# New Grizelda the Witch



## GothicCandle (Mar 26, 2007)

Using the dress I got at a garage sale day before yesterday.


----------



## RoxyBlue (Oct 6, 2008)

She's looks sad, as if she lost her wand or favorite black cat

Her stance gives you the impression that she doesn't really want to be a bad person at all. Or maybe she's just trying to lure in an unsuspecting victim


----------



## Lady Nyxie (Aug 30, 2006)

She turned out well.


----------



## Ghostess (Aug 21, 2005)

Gotta love those garage sale finds!


----------



## IMU (Apr 8, 2009)

Yeah, like the pose ... mask is nice.


----------



## scourge999 (May 4, 2008)

The picture scared me when I opened the page, thanks. Now I have coffee in my nose.


----------



## hpropman (Jul 27, 2008)

Another really nice prop. Where did you get that mask? It makes a nice witch.


----------



## GothicCandle (Mar 26, 2007)

thanks! Glad yall like it too. I got the mask at walmart at least 3 years ago, maybe before then.


----------



## Bone Dancer (Oct 7, 2005)

Nice outfit and a really good mask.
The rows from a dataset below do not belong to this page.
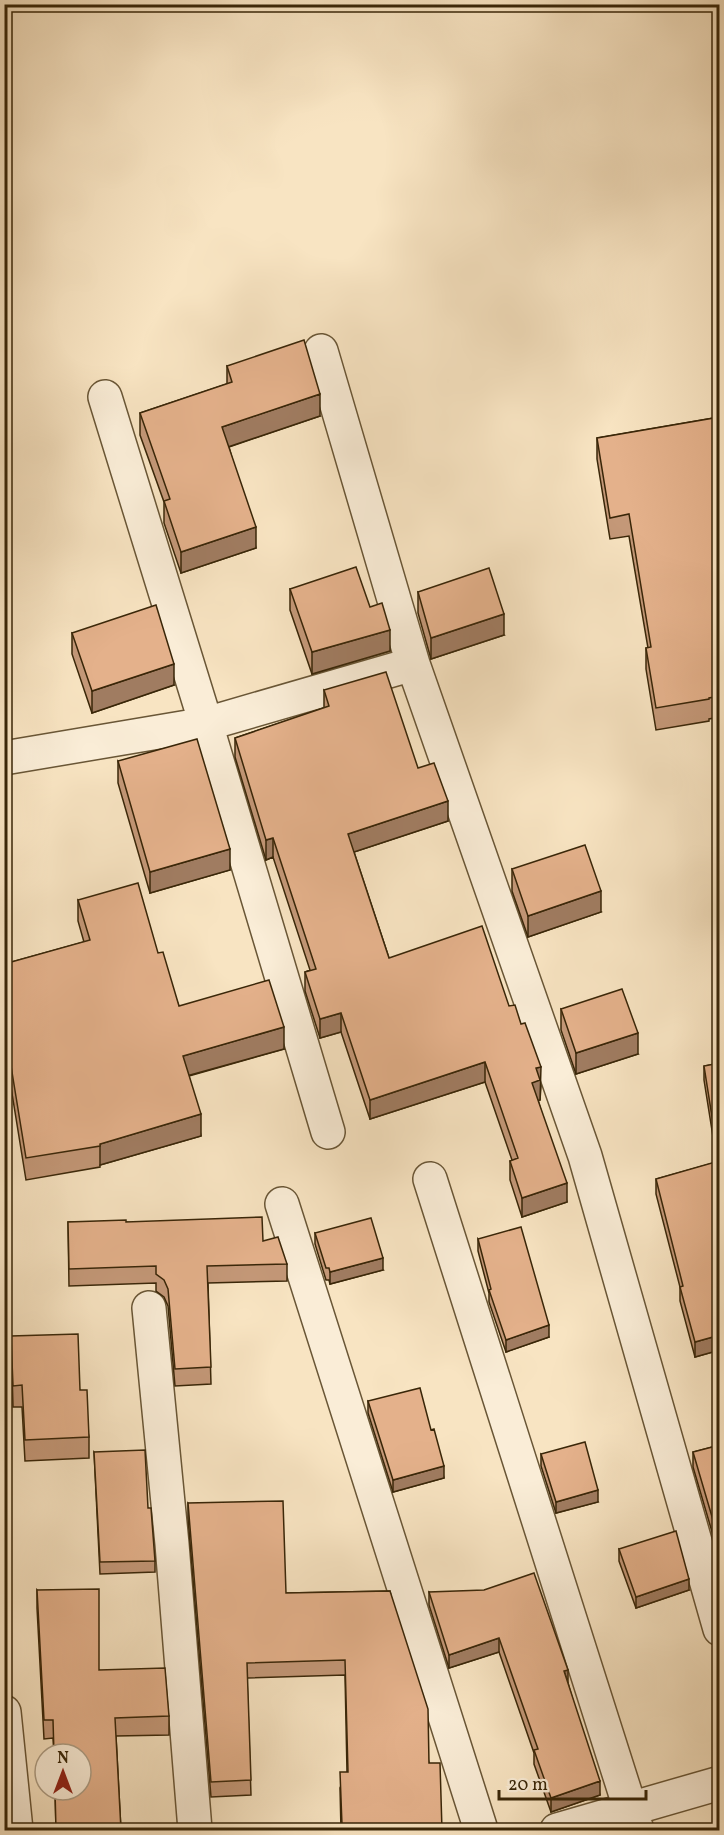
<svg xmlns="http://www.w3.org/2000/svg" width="724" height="1835" font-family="Vollkorn,serif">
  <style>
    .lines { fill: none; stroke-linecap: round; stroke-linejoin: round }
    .street-casing { stroke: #695636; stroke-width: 36 }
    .street { stroke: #faedd7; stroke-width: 33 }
    .wall { fill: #c49878; stroke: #392608; stroke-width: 1.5 }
    .shaded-wall { fill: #a07c61; stroke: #392608; stroke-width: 1.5 }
    .building { fill: #e4b18b; stroke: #392608; stroke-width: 1.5 }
  </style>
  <rect width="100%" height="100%" fill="#f8e4c2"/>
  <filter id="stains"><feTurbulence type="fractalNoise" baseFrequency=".00333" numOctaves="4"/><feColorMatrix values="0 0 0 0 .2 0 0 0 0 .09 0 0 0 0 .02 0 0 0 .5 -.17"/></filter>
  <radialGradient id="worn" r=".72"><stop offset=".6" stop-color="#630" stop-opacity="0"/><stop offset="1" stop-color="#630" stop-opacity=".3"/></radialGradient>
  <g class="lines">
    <g class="street-casing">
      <path id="street" d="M 321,351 L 413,664 L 585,1156 L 720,1629
        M 105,397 L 206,724 L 328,1132
        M 4,758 L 206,724 L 413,664
        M 430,1179 L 637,1830
        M 282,1204 L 481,1830
        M 149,1308 L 172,1544 L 195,1830
        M 4,1712 L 16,1830
        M 557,1830 L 720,1783"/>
    </g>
    <use href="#street" class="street"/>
  </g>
  <path class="wall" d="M 227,366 L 320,416 L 229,447 L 256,548 L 181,573 L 164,523 L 164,502 L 140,435 L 140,413 L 227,384 Z
    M 720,417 L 720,717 L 709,719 L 709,721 L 656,730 L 646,669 L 646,648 L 648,648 L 629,536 L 610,539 L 597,459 L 597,438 Z
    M 290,589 L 370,607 L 390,651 L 312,674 L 290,610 Z
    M 418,592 L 504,635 L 431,659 L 418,613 Z
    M 72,633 L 174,685 L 92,713 L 72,654 Z
    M 324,690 L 418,768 L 448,821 L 354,852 L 389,958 L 509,1006 L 541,1086 L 540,1100 L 538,1100 L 567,1202 L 522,1217 L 510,1180 L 510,1161 L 512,1160 L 485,1082 L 370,1119 L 341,1032 L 320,1038 L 305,991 L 305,972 L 310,970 L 273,857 L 266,860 L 235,757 L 235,738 L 324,708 Z
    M 118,761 L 230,870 L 150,893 L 118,783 Z
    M 512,869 L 601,912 L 528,937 L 512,891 Z
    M 78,900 L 158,953 L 179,1006 L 284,1049 L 189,1076 L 201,1136 L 100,1165 L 100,1167 L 26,1180 L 4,1044 L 4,964 L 84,942 L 78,921 Z
    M 561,1009 L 638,1054 L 576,1074 L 561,1030 Z
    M 720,1063 L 720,1350 L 695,1357 L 680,1301 L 680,1287 L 656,1194 L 656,1179 L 717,1162 L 704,1080 L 704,1066 Z
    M 68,1222 L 126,1222 L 263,1241 L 287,1264 L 287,1281 L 208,1283 L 211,1384 L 175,1386 L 168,1306 L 164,1297 L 156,1291 L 156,1283 L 69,1286 Z
    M 315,1233 L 383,1270 L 330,1284 L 329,1280 L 326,1280 L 315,1244 Z
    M 478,1239 L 549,1337 L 506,1352 L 489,1302 L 489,1293 L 478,1251 Z
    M 11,1336 L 80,1390 L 89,1437 L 89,1458 L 25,1461 L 22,1407 L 13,1407 Z
    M 368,1401 L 431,1430 L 444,1478 L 393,1492 L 368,1413 Z
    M 720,1445 L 720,1559 L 693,1467 L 693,1452 Z
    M 94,1452 L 148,1508 L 155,1561 L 155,1572 L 100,1574 Z
    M 541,1454 L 598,1502 L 556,1513 L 541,1466 Z
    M 188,1503 L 286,1593 L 390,1591 L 429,1763 L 442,1830 L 341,1830 L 340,1788 L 347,1772 L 345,1675 L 247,1678 L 251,1795 L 211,1797 L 188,1518 Z
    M 619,1549 L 689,1590 L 636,1608 L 619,1561 Z
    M 37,1590 L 99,1670 L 169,1716 L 169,1735 L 116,1736 L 121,1830 L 56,1830 L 55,1790 L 81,1790 L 81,1754 L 54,1754 L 53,1738 L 44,1739 L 37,1608 Z
    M 429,1592 L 568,1683 L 600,1795 L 551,1812 L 534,1764 L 534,1753 L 499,1652 L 449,1668 L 429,1605 Z"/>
  <path class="shaded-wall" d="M 320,394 L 320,416 L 222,449 L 222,427 Z
    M 256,527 L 256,548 L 181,573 L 181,552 Z
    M 504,614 L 504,635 L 431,659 L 431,638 Z
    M 390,630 L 390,651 L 312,674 L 312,652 Z
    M 174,664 L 174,685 L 92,713 L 92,691 Z
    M 448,801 L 448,821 L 348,854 L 348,834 Z
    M 273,838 L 273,857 L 266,860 L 266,840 Z
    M 230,849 L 230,870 L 150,893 L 150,872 Z
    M 601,891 L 601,912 L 528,937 L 528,916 Z
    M 341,1013 L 341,1032 L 320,1038 L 320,1019 Z
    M 284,1027 L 284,1049 L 183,1077 L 183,1056 Z
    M 638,1033 L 638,1054 L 576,1074 L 576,1053 Z
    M 485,1062 L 485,1082 L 370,1119 L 370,1100 Z
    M 541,1067 L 540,1100 L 532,1102 L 532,1083 L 536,1068 Z
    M 201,1114 L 201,1136 L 100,1165 L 100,1144 Z
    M 567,1183 L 567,1202 L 522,1217 L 522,1198 Z
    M 383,1258 L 383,1270 L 330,1284 L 330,1272 Z
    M 549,1325 L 549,1337 L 506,1352 L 506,1340 Z
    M 720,1335 L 720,1350 L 695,1357 L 695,1342 Z
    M 444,1466 L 444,1478 L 393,1492 L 393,1480 Z
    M 598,1490 L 598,1502 L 556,1513 L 556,1502 Z
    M 689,1579 L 689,1590 L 636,1608 L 636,1597 Z
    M 499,1638 L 499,1652 L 449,1668 L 449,1655 Z
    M 568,1670 L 568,1683 L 564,1671 Z
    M 600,1781 L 600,1795 L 551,1812 L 551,1798 Z"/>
  <path class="building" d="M 304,340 L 320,394 L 222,427 L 256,527 L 181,552 L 164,501 L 170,499 L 140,413 L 232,382 L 227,366 Z
    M 720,417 L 720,696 L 709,698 L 709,699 L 656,708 L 646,648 L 651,647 L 629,514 L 610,518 L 597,438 Z
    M 356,567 L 370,607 L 382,603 L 390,630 L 312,652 L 290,589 Z
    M 489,568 L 504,614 L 431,638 L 418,592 Z
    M 156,605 L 174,664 L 92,691 L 72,633 Z
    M 386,672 L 418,768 L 434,763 L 448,801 L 348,834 L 389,958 L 482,926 L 509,1006 L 515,1005 L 521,1024 L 525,1023 L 541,1067 L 536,1068 L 540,1080 L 532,1083 L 567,1183 L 522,1198 L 510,1161 L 518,1158 L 485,1062 L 370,1100 L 341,1013 L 320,1019 L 305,972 L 316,969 L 273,838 L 266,840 L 235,738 L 329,706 L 324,690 Z
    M 197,739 L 230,849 L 150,872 L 118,761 Z
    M 585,845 L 601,891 L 528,916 L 512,869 Z
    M 138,883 L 158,953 L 163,952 L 179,1006 L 269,980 L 284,1027 L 183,1056 L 201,1114 L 100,1144 L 100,1146 L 26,1158 L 4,1023 L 4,964 L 90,940 L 78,900 Z
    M 622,989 L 638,1033 L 576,1053 L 561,1009 Z
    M 720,1063 L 720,1335 L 695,1342 L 680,1287 L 683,1286 L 656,1179 L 719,1161 L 704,1066 Z
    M 262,1217 L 263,1241 L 278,1237 L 287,1264 L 207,1266 L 211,1367 L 175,1369 L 168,1289 L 164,1280 L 156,1274 L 156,1266 L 69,1269 L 68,1222 L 126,1220 L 126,1222 Z
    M 371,1218 L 383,1258 L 330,1272 L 329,1268 L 326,1268 L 315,1233 Z
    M 521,1227 L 549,1325 L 506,1340 L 489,1290 L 491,1289 L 478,1239 Z
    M 78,1334 L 80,1390 L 87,1390 L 89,1437 L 25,1440 L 22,1385 L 13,1386 L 11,1336 Z
    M 420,1388 L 431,1430 L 434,1429 L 444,1466 L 393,1480 L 368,1401 Z
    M 585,1442 L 598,1490 L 556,1502 L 541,1454 Z
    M 720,1445 L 720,1544 L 693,1452 Z
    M 145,1450 L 148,1508 L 151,1508 L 155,1561 L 100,1562 L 94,1452 Z
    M 283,1501 L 286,1593 L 390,1591 L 428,1709 L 429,1763 L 440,1763 L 442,1830 L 402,1830 L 402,1824 L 342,1825 L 340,1772 L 348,1772 L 345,1660 L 247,1663 L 251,1780 L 211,1782 L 188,1503 Z
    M 676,1531 L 689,1579 L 636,1597 L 619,1549 Z
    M 534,1573 L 568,1670 L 564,1671 L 600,1781 L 551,1798 L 534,1750 L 538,1749 L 499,1638 L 449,1655 L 429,1592 L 484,1590 Z
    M 99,1589 L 99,1670 L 165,1668 L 169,1716 L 115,1718 L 121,1830 L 56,1830 L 55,1790 L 81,1790 L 81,1754 L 54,1754 L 53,1720 L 44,1720 L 37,1590 Z"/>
  <rect width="724" height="1835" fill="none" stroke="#f8e4c2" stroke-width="24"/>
  <rect x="6" y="6" width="712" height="1823" fill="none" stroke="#392608" stroke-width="3"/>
  <rect x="12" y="12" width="700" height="1811" fill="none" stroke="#392608" stroke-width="1.5"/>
  <g transform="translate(63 1772)"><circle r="28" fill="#faedd7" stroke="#ad9d84" stroke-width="1.5"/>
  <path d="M0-4.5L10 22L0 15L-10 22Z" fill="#8f2418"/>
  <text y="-9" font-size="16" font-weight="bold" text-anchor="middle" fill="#392608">N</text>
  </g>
  <path d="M499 1790v9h147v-9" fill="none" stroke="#392608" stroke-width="3"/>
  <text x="508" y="1790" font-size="18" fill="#392608" stroke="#faedd7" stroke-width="4.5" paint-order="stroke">20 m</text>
  <rect width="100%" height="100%" filter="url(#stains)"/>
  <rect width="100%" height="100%" fill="url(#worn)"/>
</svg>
It should look great with the right lighting.


----------



## kprimm (Mar 14, 2009)

She looks great and i agree the mask is very nice. If i ever find one like it i will buy it.:jol:


----------



## DeathTouch (Sep 6, 2005)

I really like that!


----------



## Bethene (Jan 19, 2008)

great dress, good garage sale find! I like her pose too, kinda hunched over.


----------



## octoberist (Apr 3, 2007)

You might want to age the dress some. Dirty it up. Looks kind of frilly and new for a witch right now, don't you think?


----------